Which lines, starting with the line containing "family: Ericaceae" and going on through the line containing "locality: Chi-Chi Mountain", can you pull out and repeat word for word?

### EXERCISE MATERIALS
Start

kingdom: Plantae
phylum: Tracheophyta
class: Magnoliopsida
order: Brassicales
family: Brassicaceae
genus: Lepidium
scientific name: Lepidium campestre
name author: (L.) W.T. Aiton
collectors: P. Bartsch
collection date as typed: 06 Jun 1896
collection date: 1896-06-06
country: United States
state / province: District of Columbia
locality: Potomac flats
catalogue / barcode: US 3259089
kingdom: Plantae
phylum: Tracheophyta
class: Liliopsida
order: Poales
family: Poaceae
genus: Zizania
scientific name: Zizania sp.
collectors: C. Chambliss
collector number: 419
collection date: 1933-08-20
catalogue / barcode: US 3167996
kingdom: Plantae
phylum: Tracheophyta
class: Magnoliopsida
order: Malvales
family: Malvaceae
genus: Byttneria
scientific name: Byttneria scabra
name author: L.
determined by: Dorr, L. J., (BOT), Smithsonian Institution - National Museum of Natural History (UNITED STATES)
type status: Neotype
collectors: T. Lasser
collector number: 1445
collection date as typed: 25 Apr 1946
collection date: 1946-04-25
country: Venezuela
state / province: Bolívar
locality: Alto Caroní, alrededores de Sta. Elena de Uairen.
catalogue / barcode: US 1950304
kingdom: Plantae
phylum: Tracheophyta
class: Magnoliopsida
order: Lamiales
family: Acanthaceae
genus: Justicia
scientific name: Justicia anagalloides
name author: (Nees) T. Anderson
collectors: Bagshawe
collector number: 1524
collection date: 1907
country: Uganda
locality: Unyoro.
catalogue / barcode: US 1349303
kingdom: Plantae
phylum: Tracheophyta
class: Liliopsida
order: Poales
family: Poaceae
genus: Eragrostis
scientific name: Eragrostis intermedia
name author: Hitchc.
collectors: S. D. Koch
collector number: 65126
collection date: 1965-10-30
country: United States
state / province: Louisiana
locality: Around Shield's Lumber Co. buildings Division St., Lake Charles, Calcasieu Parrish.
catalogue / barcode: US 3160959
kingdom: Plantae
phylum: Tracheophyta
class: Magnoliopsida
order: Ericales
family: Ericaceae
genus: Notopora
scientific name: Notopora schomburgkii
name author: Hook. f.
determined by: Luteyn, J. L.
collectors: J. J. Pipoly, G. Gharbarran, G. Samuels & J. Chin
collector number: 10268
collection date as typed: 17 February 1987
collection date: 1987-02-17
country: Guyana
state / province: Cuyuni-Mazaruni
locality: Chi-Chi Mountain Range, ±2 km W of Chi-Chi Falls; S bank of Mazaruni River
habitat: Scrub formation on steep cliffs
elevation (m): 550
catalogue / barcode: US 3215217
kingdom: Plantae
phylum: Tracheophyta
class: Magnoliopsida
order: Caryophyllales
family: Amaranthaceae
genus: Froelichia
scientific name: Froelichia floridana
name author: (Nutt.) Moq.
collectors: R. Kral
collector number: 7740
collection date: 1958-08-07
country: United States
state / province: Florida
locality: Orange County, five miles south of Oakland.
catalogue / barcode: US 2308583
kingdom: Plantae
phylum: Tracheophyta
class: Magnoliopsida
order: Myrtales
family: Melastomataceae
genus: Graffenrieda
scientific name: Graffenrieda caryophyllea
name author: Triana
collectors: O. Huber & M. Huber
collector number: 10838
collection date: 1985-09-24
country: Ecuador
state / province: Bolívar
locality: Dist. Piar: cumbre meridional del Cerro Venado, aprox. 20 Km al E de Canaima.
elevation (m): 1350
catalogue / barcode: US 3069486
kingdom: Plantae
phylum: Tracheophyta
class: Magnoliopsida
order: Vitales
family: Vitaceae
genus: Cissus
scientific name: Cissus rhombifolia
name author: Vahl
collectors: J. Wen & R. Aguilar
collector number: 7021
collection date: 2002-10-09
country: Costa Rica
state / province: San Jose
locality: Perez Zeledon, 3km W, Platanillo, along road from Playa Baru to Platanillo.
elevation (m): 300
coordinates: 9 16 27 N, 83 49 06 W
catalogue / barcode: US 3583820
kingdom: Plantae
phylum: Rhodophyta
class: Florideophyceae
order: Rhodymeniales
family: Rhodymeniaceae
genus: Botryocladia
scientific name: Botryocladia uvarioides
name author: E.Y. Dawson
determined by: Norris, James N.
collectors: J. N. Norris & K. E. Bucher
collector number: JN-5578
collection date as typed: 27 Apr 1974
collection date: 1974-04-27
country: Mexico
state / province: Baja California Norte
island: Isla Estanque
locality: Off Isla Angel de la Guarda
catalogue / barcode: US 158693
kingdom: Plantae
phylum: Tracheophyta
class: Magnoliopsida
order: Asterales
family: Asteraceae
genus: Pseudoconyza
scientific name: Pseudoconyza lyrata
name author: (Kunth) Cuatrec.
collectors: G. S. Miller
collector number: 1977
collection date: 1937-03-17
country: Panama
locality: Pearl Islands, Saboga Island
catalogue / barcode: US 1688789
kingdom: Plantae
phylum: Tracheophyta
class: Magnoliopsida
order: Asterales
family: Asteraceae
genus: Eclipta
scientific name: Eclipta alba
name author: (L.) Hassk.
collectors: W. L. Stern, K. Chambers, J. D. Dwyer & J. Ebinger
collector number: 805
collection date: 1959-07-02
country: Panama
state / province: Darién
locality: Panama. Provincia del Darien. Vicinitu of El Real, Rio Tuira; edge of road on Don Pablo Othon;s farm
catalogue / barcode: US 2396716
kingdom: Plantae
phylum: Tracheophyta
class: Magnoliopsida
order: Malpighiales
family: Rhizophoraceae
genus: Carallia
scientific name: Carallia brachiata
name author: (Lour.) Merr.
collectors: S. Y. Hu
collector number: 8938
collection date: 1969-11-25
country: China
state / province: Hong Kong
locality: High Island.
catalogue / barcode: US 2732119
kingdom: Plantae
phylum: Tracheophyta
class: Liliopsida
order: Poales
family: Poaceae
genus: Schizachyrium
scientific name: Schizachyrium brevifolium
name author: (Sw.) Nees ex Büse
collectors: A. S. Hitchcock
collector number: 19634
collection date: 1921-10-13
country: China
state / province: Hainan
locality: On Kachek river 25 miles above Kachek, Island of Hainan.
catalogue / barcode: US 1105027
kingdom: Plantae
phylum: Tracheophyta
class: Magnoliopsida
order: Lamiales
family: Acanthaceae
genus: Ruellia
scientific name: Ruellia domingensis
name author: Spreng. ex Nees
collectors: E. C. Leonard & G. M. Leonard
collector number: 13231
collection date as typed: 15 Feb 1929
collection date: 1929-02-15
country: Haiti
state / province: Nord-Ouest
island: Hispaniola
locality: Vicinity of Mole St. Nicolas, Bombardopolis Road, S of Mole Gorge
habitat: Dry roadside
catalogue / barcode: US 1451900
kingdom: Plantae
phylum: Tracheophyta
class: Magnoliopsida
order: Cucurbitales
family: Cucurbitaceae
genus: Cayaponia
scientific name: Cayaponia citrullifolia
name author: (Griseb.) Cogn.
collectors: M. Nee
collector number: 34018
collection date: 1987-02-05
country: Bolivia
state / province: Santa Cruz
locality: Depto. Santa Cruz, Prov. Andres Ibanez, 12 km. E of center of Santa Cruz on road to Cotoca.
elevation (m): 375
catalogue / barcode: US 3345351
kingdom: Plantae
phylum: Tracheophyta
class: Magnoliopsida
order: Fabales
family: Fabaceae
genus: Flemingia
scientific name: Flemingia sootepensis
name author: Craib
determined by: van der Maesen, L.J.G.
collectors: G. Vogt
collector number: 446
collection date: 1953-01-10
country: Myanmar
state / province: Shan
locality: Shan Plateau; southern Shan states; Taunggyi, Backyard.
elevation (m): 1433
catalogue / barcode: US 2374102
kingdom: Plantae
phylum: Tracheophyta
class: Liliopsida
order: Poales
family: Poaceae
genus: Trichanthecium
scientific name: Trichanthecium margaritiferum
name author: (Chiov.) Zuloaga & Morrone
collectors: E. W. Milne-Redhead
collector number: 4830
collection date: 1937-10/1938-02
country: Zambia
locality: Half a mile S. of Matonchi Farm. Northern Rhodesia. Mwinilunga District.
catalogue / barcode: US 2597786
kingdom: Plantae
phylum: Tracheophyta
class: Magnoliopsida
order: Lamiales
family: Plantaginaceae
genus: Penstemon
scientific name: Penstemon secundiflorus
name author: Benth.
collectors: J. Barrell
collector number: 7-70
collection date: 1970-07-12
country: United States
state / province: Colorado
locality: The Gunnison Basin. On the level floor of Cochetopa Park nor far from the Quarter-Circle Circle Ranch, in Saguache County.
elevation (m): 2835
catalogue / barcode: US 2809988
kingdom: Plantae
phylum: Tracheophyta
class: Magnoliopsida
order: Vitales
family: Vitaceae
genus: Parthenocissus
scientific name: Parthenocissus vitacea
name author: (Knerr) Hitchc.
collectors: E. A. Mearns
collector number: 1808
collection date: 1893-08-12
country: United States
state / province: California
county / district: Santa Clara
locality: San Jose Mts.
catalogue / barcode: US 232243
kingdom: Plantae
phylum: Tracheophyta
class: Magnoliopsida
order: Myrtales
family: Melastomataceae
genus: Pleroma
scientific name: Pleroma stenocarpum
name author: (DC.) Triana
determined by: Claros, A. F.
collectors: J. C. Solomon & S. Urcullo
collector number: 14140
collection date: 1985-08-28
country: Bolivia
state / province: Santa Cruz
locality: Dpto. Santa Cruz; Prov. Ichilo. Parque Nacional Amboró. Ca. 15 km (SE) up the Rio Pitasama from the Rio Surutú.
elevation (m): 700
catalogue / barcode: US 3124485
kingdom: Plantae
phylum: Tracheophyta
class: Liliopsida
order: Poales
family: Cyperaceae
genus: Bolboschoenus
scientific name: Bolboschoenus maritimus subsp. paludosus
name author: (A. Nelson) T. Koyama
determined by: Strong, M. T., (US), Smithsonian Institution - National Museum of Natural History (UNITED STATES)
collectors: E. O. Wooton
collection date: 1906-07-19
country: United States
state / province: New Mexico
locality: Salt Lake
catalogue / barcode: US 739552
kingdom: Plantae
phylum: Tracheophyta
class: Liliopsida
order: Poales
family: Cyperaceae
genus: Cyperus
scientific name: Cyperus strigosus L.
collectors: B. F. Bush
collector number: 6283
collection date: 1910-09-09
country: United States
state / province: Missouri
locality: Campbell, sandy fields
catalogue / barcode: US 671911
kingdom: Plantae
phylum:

End

### ANSWER TO THE EXERCISE
family: Ericaceae
genus: Notopora
scientific name: Notopora schomburgkii
name author: Hook. f.
determined by: Luteyn, J. L.
collectors: J. J. Pipoly, G. Gharbarran, G. Samuels & J. Chin
collector number: 10268
collection date as typed: 17 February 1987
collection date: 1987-02-17
country: Guyana
state / province: Cuyuni-Mazaruni
locality: Chi-Chi Mountain Range, ±2 km W of Chi-Chi Falls; S bank of Mazaruni River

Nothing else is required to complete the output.